> _Assigned task 1_
Reproduce the stretch of the passage on antisemitism in Malmö from "0:04 With Muslim" through "live in Israel.".
> _Assigned task 2_
Answer the following questions from the passage on antisemitism in Malmö:
(a) Who received an email in February stating that the shooting in Skåne had been scrapped?
(b) Which organization, according to the email, called the south of Sweden a very unsafe place for the Jewish community?
(c) What job did Nina Troisner abandon to go to live in Israel?
> _Assigned task 3_
Extend the passage on antisemitism in Malmö beyond its final line.

But the delegation from Hollywood never showed up. Instead, Mikael Svensson received an email in February stating that the shooting in Skåne had been scrapped…Here is the email sent from Hollywood to the Swedish film commissioner:

“The only problem I see with this project, as well conceived as it is, being based on a best seller, is the huge problem that this is a Jewish story and that the Simon Wiesenthal Center in the USA called the south of Sweden a VERY unsafe place for the Jewish community, due to the large and increasingly hostile community of Muslims.”

And check out this transcript of a recent French video: Leaving Malmo

…In certain European countries, we see a new kind of antisemitism appearing.
0:04 With Muslim immigrants, that are extremely aggressive towards the Jews.
0:08 The city of Malmö in Sweden…
0:12 offers an example. While walking on the street…
0:16 the Orthodox Jews was called “A dirty Jews that we had forgotten…
0:20 to gas”. The hostility is such…
0:24 that they do not dare show their religious identity in public.
0:28 They trade the kippah for baseball caps. Others do not tolerate…
0:32 this situation and turn their backs on Europe.
0:36 Nina Troisner is spending her last few days in Malmö.
0:40 …This 21 year old Jew…
0:44 abandoned her job as a teacher for preschoolers to go to…
0:48 live in Israel.

> _Record excerpts_
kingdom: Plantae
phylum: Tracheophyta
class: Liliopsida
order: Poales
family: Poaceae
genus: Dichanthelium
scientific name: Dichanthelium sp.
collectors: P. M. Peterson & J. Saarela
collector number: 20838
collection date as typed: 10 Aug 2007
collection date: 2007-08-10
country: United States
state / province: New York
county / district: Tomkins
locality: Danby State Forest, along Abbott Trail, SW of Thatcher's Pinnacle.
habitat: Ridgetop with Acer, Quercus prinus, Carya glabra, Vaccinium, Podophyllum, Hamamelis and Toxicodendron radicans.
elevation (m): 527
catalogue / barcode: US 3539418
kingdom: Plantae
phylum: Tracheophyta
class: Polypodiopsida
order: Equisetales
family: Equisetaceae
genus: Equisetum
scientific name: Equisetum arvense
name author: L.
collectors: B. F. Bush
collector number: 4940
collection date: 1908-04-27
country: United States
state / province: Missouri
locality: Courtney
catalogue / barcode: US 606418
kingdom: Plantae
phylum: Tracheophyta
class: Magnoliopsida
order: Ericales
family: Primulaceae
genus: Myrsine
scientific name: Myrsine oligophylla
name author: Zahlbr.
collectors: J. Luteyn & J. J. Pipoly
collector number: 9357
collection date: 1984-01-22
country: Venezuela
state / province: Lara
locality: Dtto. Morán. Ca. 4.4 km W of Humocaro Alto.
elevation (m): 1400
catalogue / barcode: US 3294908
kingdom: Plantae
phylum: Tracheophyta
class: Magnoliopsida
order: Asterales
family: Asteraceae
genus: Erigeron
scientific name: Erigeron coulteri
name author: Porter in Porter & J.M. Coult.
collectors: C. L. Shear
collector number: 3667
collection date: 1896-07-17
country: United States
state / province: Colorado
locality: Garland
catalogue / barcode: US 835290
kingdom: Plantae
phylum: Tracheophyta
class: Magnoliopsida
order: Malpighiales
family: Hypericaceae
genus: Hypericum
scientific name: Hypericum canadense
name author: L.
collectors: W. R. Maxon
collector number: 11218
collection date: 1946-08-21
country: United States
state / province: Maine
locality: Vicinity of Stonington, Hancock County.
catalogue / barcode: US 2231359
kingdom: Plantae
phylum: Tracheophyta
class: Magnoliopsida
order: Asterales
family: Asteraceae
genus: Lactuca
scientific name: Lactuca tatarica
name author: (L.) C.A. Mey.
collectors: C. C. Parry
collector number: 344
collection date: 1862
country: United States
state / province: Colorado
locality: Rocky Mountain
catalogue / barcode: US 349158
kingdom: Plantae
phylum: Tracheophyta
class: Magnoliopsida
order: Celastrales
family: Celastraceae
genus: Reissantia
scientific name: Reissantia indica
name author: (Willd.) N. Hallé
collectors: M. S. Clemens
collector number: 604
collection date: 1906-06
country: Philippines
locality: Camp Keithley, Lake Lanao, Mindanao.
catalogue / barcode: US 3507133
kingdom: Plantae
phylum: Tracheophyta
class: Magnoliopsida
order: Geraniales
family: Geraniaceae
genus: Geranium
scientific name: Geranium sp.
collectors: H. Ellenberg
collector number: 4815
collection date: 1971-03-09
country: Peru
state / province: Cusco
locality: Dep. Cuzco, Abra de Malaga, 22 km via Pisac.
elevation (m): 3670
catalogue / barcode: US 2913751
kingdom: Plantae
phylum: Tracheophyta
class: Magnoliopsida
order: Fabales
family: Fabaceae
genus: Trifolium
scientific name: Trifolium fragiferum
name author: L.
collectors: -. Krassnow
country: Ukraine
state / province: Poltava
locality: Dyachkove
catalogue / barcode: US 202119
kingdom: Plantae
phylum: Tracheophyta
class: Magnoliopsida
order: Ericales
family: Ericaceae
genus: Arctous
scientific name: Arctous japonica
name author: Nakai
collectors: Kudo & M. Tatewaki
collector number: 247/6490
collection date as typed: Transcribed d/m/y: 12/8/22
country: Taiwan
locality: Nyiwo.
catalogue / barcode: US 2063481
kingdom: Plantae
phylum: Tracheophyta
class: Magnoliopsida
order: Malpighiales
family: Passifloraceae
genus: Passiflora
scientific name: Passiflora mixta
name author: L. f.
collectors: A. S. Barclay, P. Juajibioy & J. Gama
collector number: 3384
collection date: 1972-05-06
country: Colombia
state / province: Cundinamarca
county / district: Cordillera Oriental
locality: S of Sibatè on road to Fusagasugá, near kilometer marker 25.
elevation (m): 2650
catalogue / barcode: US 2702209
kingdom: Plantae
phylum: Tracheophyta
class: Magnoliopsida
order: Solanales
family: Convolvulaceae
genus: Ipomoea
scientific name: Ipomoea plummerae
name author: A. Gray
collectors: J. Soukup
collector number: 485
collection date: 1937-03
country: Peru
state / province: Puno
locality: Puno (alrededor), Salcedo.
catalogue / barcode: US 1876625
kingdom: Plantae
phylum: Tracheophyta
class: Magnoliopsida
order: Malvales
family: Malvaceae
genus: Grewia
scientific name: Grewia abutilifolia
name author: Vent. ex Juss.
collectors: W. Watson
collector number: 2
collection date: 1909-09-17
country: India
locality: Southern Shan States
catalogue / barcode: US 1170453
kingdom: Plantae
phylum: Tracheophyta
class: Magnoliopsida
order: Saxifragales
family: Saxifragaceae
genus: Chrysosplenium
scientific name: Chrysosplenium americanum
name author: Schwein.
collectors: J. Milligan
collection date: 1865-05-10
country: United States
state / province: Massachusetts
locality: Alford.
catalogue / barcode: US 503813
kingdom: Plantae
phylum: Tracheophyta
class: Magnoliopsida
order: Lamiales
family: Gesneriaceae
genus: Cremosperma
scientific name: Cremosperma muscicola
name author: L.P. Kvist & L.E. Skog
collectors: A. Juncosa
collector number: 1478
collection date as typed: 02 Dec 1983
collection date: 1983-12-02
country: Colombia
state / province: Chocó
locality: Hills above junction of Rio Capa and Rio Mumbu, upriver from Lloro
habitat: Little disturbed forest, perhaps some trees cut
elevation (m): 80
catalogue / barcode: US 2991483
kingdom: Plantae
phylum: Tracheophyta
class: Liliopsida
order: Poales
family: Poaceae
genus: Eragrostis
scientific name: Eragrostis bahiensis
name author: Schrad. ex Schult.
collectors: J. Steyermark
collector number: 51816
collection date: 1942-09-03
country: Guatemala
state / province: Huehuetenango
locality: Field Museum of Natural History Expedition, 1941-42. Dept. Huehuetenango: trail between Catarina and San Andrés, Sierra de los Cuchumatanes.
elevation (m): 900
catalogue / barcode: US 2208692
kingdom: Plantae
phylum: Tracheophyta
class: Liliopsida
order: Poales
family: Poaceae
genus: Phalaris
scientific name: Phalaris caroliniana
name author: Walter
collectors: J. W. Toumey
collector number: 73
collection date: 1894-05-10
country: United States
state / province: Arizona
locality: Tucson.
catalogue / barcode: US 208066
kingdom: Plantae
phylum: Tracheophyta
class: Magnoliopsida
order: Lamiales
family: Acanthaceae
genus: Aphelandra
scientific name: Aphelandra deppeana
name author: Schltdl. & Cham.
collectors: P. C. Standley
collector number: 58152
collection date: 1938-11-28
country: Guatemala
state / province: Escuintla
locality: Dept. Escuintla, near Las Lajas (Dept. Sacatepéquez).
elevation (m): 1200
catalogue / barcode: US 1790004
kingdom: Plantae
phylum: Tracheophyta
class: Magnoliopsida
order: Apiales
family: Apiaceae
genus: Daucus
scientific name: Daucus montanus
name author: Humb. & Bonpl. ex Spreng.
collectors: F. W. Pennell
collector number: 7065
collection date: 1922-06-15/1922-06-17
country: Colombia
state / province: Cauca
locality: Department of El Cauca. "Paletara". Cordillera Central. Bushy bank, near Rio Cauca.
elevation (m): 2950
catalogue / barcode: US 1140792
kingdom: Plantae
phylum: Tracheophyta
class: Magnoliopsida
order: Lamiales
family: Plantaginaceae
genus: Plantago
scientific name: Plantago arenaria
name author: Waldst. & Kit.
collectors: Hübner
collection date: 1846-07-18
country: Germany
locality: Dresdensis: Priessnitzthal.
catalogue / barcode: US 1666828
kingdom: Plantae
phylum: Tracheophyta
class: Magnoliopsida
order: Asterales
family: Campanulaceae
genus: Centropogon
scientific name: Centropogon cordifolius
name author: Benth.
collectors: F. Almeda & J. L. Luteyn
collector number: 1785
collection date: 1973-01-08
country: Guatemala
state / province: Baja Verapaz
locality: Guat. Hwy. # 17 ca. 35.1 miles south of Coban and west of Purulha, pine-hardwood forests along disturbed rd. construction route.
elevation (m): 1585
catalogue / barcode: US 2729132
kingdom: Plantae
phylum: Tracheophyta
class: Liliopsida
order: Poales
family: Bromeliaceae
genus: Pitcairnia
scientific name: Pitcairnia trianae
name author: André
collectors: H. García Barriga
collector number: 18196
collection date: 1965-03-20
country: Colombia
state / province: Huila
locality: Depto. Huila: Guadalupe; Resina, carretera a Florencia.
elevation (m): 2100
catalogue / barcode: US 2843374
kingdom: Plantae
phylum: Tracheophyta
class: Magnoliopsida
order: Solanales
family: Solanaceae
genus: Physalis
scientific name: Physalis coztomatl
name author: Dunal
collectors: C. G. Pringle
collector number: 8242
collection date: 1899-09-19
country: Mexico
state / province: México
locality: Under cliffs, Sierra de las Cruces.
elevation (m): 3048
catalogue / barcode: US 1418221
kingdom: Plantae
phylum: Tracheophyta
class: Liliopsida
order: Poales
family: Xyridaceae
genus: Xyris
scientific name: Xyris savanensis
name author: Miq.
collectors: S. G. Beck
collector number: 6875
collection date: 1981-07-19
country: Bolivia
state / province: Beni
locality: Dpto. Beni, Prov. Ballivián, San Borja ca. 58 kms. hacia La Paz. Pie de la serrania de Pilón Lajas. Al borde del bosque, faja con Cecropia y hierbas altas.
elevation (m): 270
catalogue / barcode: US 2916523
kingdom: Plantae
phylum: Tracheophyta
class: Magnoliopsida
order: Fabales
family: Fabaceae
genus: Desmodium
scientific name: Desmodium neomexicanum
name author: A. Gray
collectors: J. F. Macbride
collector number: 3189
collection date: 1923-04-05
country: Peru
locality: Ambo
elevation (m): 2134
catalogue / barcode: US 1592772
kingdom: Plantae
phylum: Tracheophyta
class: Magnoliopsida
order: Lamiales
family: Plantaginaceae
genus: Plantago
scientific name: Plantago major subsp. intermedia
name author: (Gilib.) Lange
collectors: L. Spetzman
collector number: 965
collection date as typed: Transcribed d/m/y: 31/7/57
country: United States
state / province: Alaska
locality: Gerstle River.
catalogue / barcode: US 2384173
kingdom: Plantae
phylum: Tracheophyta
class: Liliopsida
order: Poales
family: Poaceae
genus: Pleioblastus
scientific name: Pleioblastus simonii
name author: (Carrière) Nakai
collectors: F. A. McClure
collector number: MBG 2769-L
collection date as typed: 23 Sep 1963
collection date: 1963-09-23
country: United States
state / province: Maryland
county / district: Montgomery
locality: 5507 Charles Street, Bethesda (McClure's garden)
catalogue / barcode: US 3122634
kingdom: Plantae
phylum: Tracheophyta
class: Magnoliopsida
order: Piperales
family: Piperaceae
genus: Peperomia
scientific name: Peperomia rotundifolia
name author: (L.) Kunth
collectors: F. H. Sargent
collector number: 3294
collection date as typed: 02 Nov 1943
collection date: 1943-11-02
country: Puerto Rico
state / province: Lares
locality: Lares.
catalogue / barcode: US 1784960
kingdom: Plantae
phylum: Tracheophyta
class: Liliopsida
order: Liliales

> _Task response 1_
0:04 With Muslim immigrants, that are extremely aggressive towards the Jews.
0:08 The city of Malmö in Sweden…
0:12 offers an example. While walking on the street…
0:16 the Orthodox Jews was called “A dirty Jews that we had forgotten…
0:20 to gas”. The hostility is such…
0:24 that they do not dare show their religious identity in public.
0:28 They trade the kippah for baseball caps. Others do not tolerate…
0:32 this situation and turn their backs on Europe.
0:36 Nina Troisner is spending her last few days in Malmö.
0:40 …This 21 year old Jew…
0:44 abandoned her job as a teacher for preschoolers to go to…
0:48 live in Israel.

> _Task response 2_
(a) Mikael Svensson.
(b) The Simon Wiesenthal Center in the USA.
(c) Her job as a teacher for preschoolers.

> _Task response 3_
0:56 …Here Jews are not accepted…
1:12 Everything you do here, you take a risk.
1:16 Nina and her family are afraid of the Muslims of Malmö, that they perceive as violent.
1:20 At first glance, this may appear as excessive in a country as tolerant as Sweden
1:24 2 years ago, during this event, related to the war in Gaza, the young girl…
1:28 was witness to a scene that profoundly marked her. Muslims attacked the Jews…
1:32 the police told us that we had to abort the demonstration …
1:36 “we cannot protect you. Disperse yourselves”
1:40 It should have been the others that should have been dispersed, not us.
1:44 That was the last straw…
2:12 We do not find fundamentalists that hunt Jews…
2:56 [Muslims] represent 1/6th of the population of Malmö which is 50,000 people…
3:01 against a Jewish community that has 700 members.
3:05 Their president, Fred Kam, shows us a full security arsenal
3:09 The entry of the neighborhood that has a peaceful image is watched by …
3:13 camera. All these are financed by the Jewish community…
3:33 Our political people do not take risks
3:37 they are clearly on the Muslim side.
3:41 …on this matter.
3:45 There was antisemitism in my youth but when an incident…
3:49 happens, all society supported us.
3:53 and this is what Nina is displeased with. She does not accept that the Mayor of Malmö…
3:57 by saying, “the Jews should take distance from Israeli politics…”
4:01 …this would attenuate the anger of the antisemite aggressors.
4:09 Nina says goodbye to her friends.
4:13 “I will never come back to Malmö”…
4:21 The fact is, many Jews no longer feel safe in Europe.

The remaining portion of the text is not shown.